What is required:
Each record that follows is to be duplicated exactly, though its pictures are not.

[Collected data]
********************
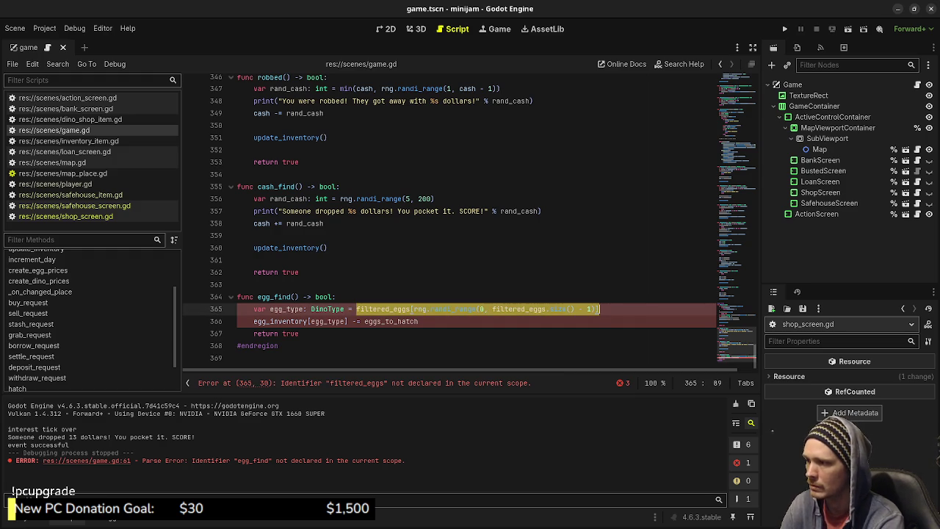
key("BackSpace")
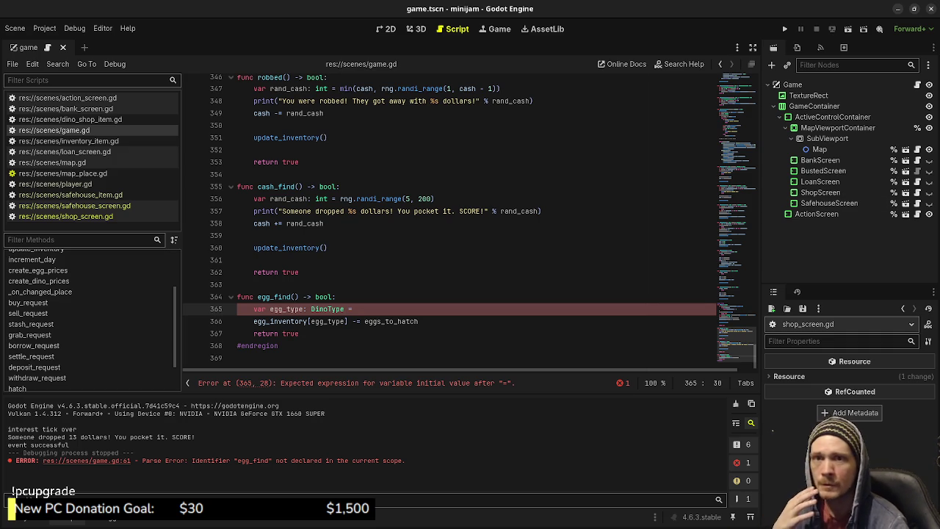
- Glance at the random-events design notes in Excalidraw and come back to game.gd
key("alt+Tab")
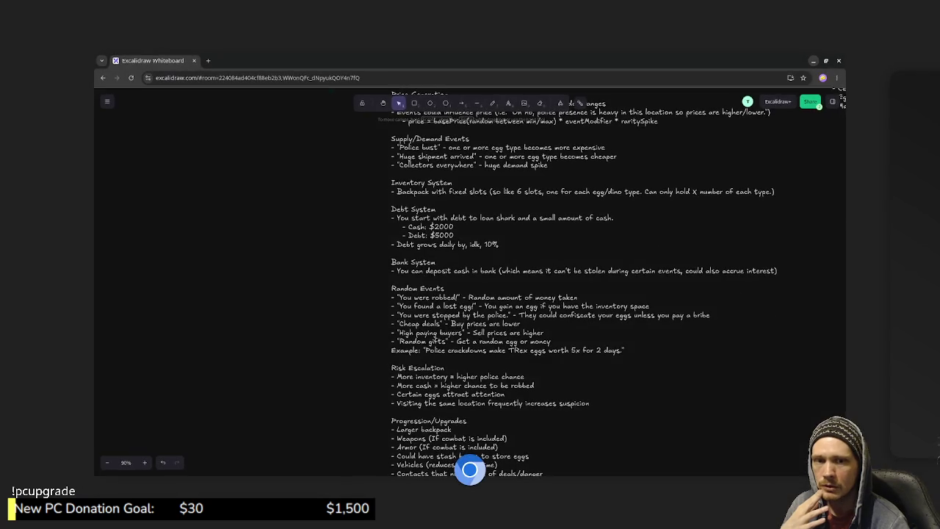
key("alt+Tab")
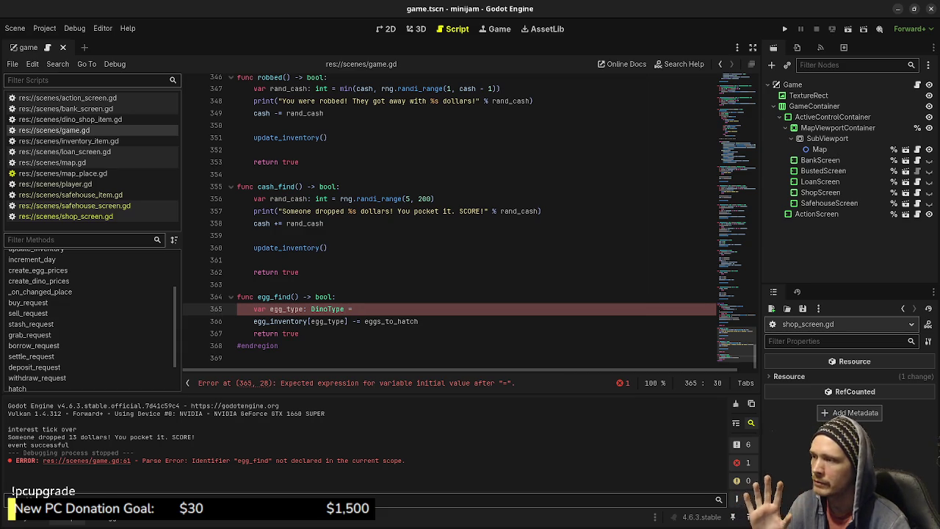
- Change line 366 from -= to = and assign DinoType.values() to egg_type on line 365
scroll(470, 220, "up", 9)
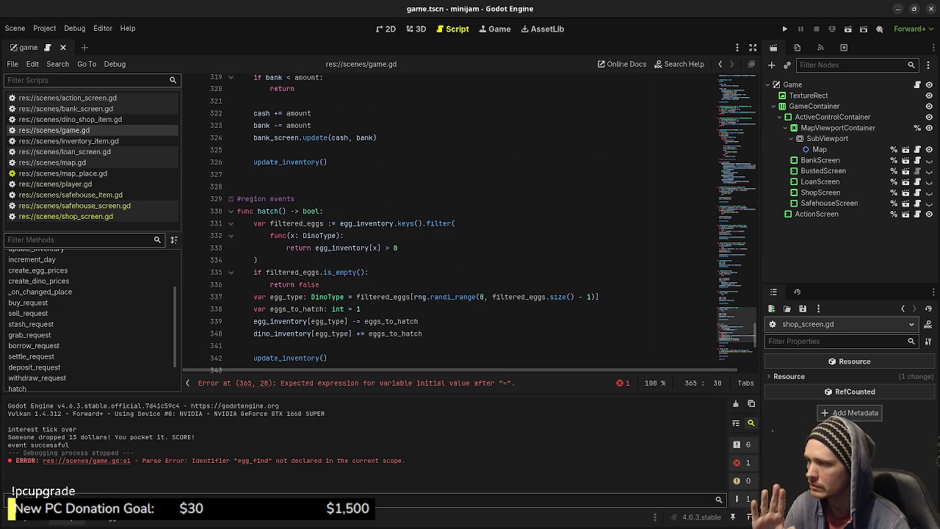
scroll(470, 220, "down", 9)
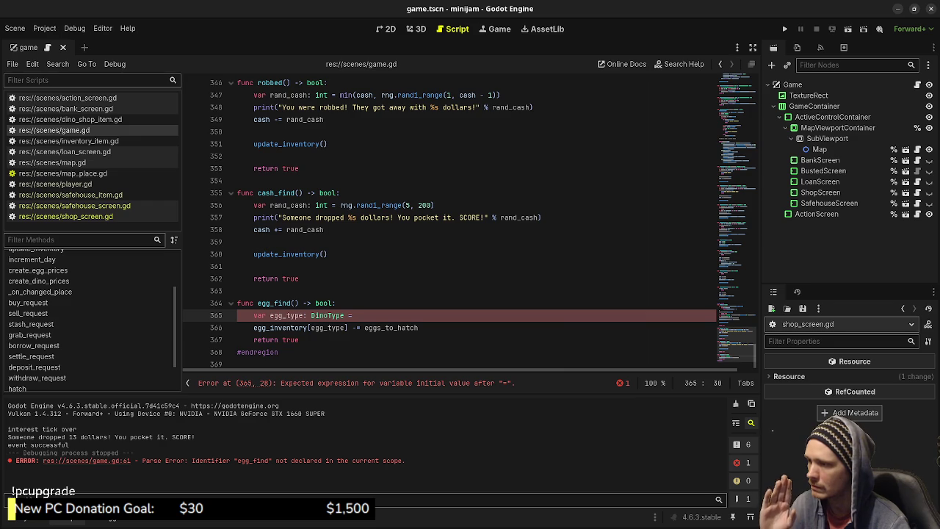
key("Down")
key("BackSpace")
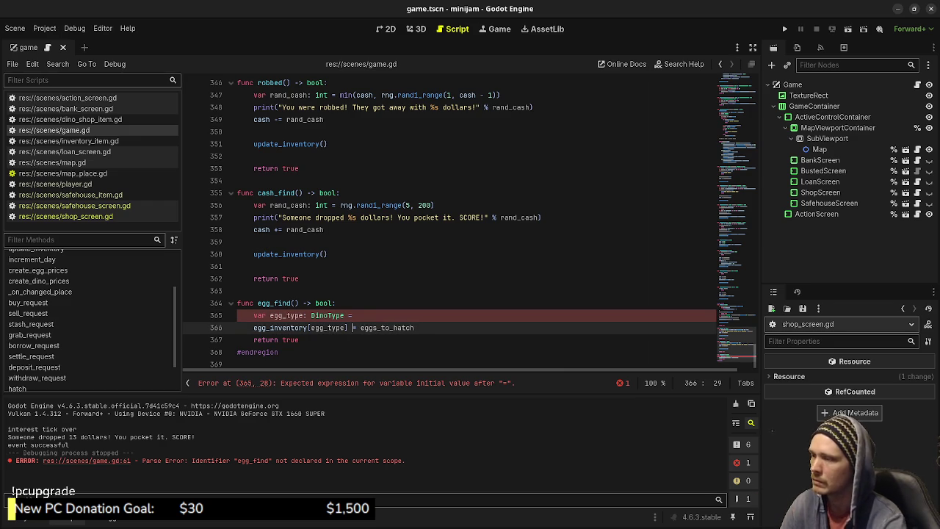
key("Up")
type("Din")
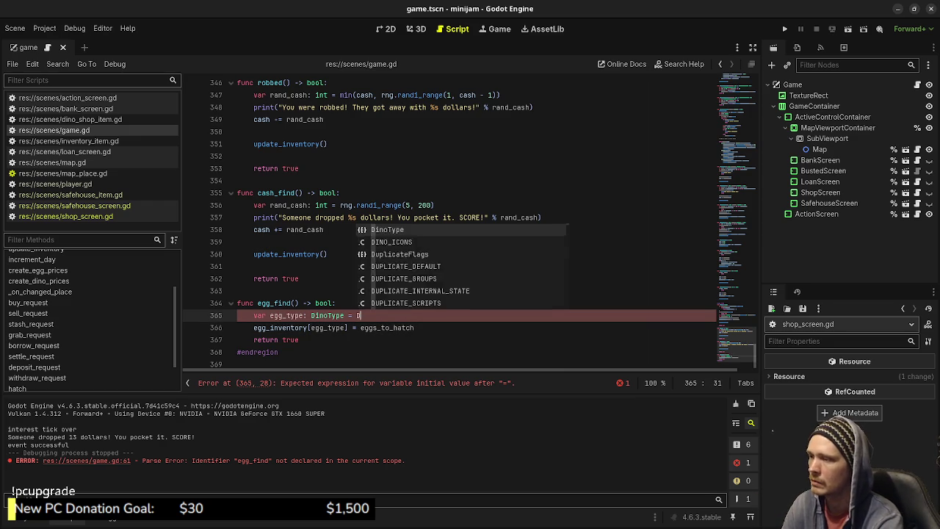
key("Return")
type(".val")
********************
Task solution:
key("BackSpace")
- Glance at the random-events design notes in Excalidraw and come back to game.gd
key("alt+Tab")
key("alt+Tab")
- Change line 366 from -= to = and assign DinoType.values() to egg_type on line 365
scroll(470, 220, "up", 9)
scroll(470, 220, "down", 9)
key("Down")
key("BackSpace")
key("Up")
type("Din")
key("Return")
type(".val")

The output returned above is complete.